### YOUR INSTRUCTIONS
Report each line of the records below that holds the word "ring".

### Records from a dataset
>>

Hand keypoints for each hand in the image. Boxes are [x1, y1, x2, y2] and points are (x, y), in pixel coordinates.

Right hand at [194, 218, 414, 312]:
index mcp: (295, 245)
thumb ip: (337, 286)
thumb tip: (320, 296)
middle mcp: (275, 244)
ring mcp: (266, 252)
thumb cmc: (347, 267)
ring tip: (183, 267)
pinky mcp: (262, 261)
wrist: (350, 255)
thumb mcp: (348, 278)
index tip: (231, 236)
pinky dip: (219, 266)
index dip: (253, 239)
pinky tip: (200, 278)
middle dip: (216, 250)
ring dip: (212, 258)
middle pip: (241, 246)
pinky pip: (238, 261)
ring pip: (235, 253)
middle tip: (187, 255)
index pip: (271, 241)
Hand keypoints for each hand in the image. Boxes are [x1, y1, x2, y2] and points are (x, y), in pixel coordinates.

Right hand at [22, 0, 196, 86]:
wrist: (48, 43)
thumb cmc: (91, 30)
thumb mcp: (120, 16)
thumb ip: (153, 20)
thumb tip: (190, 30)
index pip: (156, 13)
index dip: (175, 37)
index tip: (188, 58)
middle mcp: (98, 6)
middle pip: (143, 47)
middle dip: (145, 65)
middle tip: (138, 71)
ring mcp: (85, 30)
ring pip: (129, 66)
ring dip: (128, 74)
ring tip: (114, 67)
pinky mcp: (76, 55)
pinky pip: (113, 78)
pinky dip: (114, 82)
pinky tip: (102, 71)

<<
>>

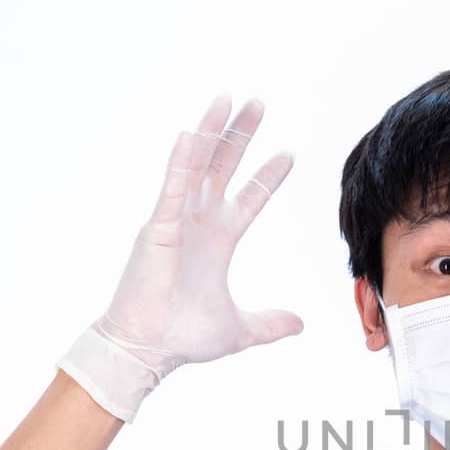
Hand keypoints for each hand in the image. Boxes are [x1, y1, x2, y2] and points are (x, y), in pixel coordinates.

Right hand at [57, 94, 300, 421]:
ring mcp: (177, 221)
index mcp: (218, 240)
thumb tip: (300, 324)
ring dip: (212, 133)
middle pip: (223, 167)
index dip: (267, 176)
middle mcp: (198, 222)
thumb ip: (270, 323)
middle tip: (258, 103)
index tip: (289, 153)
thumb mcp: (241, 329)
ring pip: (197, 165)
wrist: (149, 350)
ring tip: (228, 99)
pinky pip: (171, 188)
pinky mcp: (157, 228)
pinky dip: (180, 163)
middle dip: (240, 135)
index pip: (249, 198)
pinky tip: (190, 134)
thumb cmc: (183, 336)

<<

### WRITTEN ANSWER
ring mcp: (266, 252)
ring tip: (183, 267)
ring dip: (212, 258)
ring pip: (235, 253)
ring mcp: (85, 30)
ring pip: (129, 66)
ring dip: (128, 74)
ring tip: (114, 67)
ring mcp: (177, 221)
ring dip: (212, 133)
ring pip: (197, 165)
ring tip: (228, 99)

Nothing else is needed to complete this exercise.